Why Do German Directors Wear Monocles?

vonStroheimBack in the 1930s and 1940s, Hollywood’s Golden Age, many of the top directors in the U.S. were Germans. Most of them moved to Hollywood when Hitler came to power; however, some important German directors in Hollywood arrived long before the Nazi era. Erich von Stroheim was a big movie star in the U.S. during World War 1. He was the first German actor in Hollywood to figure out that the way to get jobs directing big-budget movies was to act the role of a stereotypical German theatrical director. He knew that Americans had a very clear idea what German directors were like. Americans thought that German directors were arrogant monocled tyrants, terrorizing the people who worked under them, but that they were also artistic geniuses.
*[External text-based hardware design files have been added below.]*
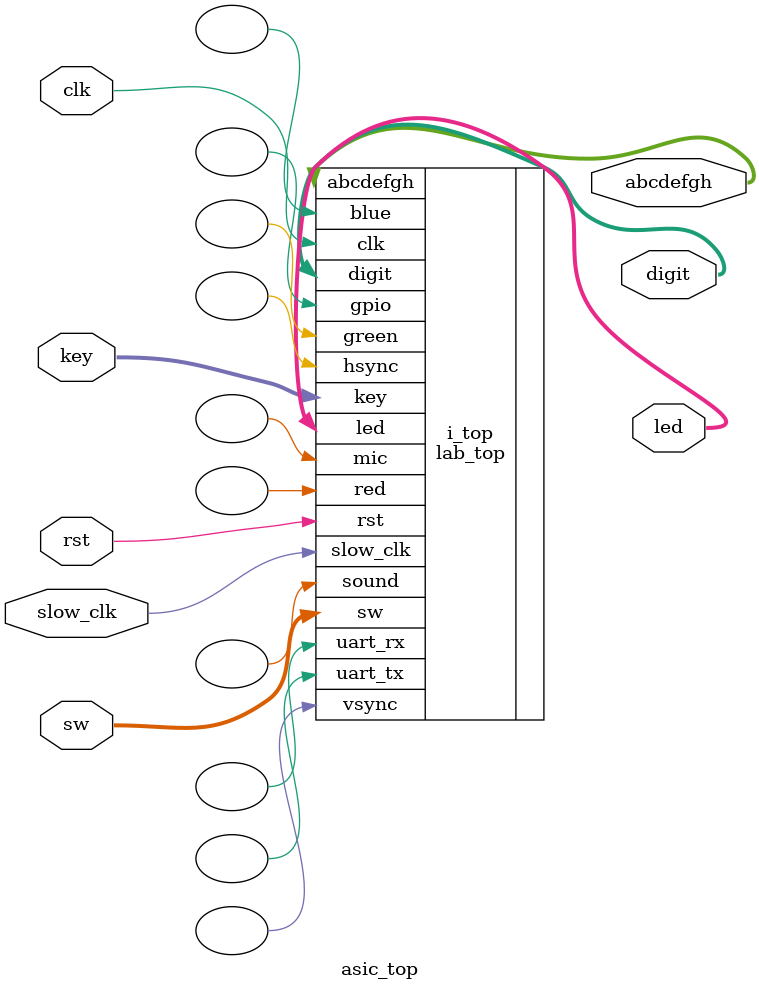
<source format=sv>
`include "config.svh"

module asic_top
# (
    parameter clk_mhz = 50,
              w_key   = 4,
              w_sw    = 8,
              w_led   = 8,
              w_digit = 8,
              w_gpio  = 0
)
(
    input                        clk,
    input                        slow_clk,
    input                        rst,

    // Keys, switches, LEDs

    input        [w_key   - 1:0] key,
    input        [w_sw    - 1:0] sw,
    output logic [w_led   - 1:0] led,

    // A dynamic seven-segment display

    output logic [          7:0] abcdefgh,
    output logic [w_digit - 1:0] digit
);

    lab_top
    # (
        .clk_mhz   ( clk_mhz  ),
        .w_key     ( w_key    ),
        .w_sw      ( w_sw     ),
        .w_led     ( w_led    ),
        .w_digit   ( w_digit  ),
        .w_gpio    ( w_gpio   )
    )
    i_top
    (
        .clk       ( clk      ),
        .slow_clk  ( slow_clk ),
        .rst       ( rst      ),
        .key       ( key      ),
        .sw        ( sw       ),
        .led       ( led      ),
        .abcdefgh  ( abcdefgh ),
        .digit     ( digit    ),

        .vsync     (          ),
        .hsync     (          ),
        .red       (          ),
        .green     (          ),
        .blue      (          ),
        .uart_rx   (          ),
        .uart_tx   (          ),
        .mic       (          ),
        .sound     (          ),
        .gpio      (          )
    );

endmodule

</source>
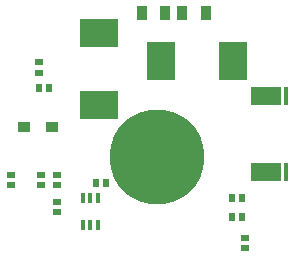
<source format=gbr>
G04 Layer_Color=128*
%FSLAX25Y25*%
%MOIN*%
%TF.FileFunction,Paste,Bot*%
%TF.Part,Single*%
G01*
G75*
%TA.AperFunction,SMDPad*%
%ADD12R,0.01575X0.03543*%
%TA.AperFunction,SMDPad*%
%ADD14R,0.02362X0.02559*%
%TA.AperFunction,SMDPad*%
%ADD17R,0.02559X0.02362*%
%TA.AperFunction,SMDPad*%
%ADD33R,0.03937X0.03268*%
%TA.AperFunction,SMDPad*%
%ADD60R,0.03543X0.04921*%
%TA.AperFunction,SMDPad*%
%ADD61R,0.09843X0.06496*%
%TA.AperFunction,SMDPad*%
%ADD62R,0.01575X0.06496*%
%TA.AperFunction,ConnectorPad*%
%ADD63C,0.31496*%
%TA.AperFunction,SMDPad*%
%ADD64R,0.12598X0.09252*%
%TA.AperFunction,SMDPad*%
%ADD65R,0.09252X0.12598*%
D12*
X367941Y300071D02*
D03*
X370500D02*
D03*
X373059D02*
D03*
Y308929D02*
D03*
X370500D02*
D03*
X367941D02*
D03*
D14*
X353327Y345500D02*
D03*
X356673D02*
D03*
X372327Y314000D02*
D03*
X375673D02*
D03*
X421138Y308992D02*
D03*
X417792D02*
D03*
X421173Y302500D02*
D03*
X417827D02*
D03*
D17*
X422073Y292227D02*
D03*
Y295573D02*
D03*
X344000Y316673D02*
D03*
Y313327D02*
D03*
X353500Y354173D02*
D03*
Y350827D02*
D03*
X359500Y316673D02*
D03*
Y313327D02*
D03*
X354000Y313327D02*
D03*
Y316673D02*
D03*
X359500Y307673D02*
D03*
Y304327D02*
D03*
D33*
X348340Y332500D02*
D03*
X357631D02*
D03*
D60*
X401063Y370500D02*
D03*
X408937D02*
D03*
X387563D02*
D03*
X395437D02*
D03*
D61*
X429106Y343000D02*
D03*
Y317800D02*
D03*
D62*
X435799Y343000D02*
D03*
Y317799D02*
D03*
D63*
X392579Y322721D02*
D03*
D64*
X373500Y364106D02*
D03*
Y339894D02*
D03*
D65*
X418106Y354500D02*
D03*
X393894D02*
D03*
%TF.MD5,D0C30956C09C7ECED706E5B675BF2DC9*%
M02*

</source>
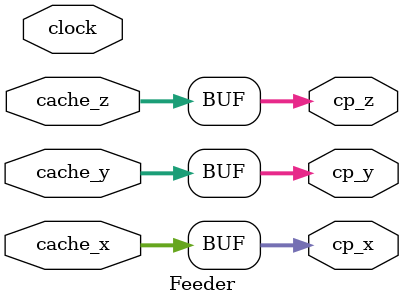
<source format=v>
`timescale 1ns / 1ps


module Feeder #(parameter N = 16,
                DISTANCE_MODULES = 32)
              (input wire clock,
                input wire [N*DISTANCE_MODULES-1:0]cache_x,
                input wire [N*DISTANCE_MODULES-1:0]cache_y,
                input wire [N*DISTANCE_MODULES-1:0]cache_z,
                output wire [N*DISTANCE_MODULES-1:0] cp_x,
                output wire [N*DISTANCE_MODULES-1:0] cp_y,
                output wire [N*DISTANCE_MODULES-1:0] cp_z
                );
    integer i,j;
    assign cp_x              = cache_x;
    assign cp_y              = cache_y;
    assign cp_z              = cache_z;
endmodule
    
    

</source>
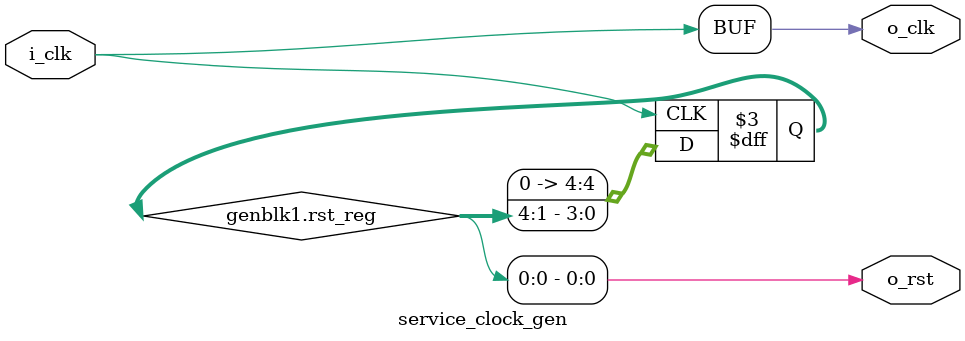
<source format=v>

`default_nettype none
module service_clock_gen
  (
   input wire  i_clk,
   output wire o_clk,
   output wire o_rst);

   parameter [79:0] PLL = "NONE";

   generate
      if ((PLL == "ICE40_CORE") || (PLL == "ICE40_PAD")) begin
	 ice40_pll #(.PLL (PLL)) pll
	   (.i_clk (i_clk),
	    .o_clk (o_clk),
	    .o_rst (o_rst));
      end else begin
	 assign o_clk = i_clk;

	 reg [4:0] rst_reg = 5'b11111;

	 always @(posedge o_clk)
	   rst_reg <= {1'b0, rst_reg[4:1]};
	 assign o_rst = rst_reg[0];
      end
   endgenerate
endmodule

</source>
Von Stroheim knew how to play to that stereotype. He starred in many big-budget movies in World War 1 and World War 2, always playing a nasty, arrogant, monocled German military officer. American audiences lapped it up! Von Stroheim was billed as ‘the man you love to hate.’ Von Stroheim began wearing a monocle soon after arriving in Hollywood, but he didn’t actually need glasses to see. The lens in von Stroheim’s monocle was just window glass. He wore the monocle as part of his theatrical personae. Twenty years after von Stroheim arrived in Hollywood, Hitler came to power, and a slew of top German directors moved to Hollywood, most of them Jewish, and all of them looking for work. Two of the best of these Jewish German directors were Otto Preminger and Fritz Lang. Both of them knew Erich von Stroheim. Soon after arriving in Hollywood, both Preminger and Lang started wearing monocles. Neither of them wore monocles when they lived in Germany. They also began sneering when being photographed. Like von Stroheim, they quickly got jobs directing important movies. My favorite movie directed by Otto Preminger was  ‘Laura.’ It has often been called the best cinema noir movie ever made. Preminger won the Academy Award in 1944 as Best Director for that film. He also acted in a number of movies. In ‘Stalag 17’, Preminger played the arrogant, sadistic commandant of a German POW  camp. In that movie, Preminger plays with his monocle while tormenting American POWs. So, if you know someone with a German accent who wants to become a big-name Hollywood director, my advice is – start sneering and get a monocle!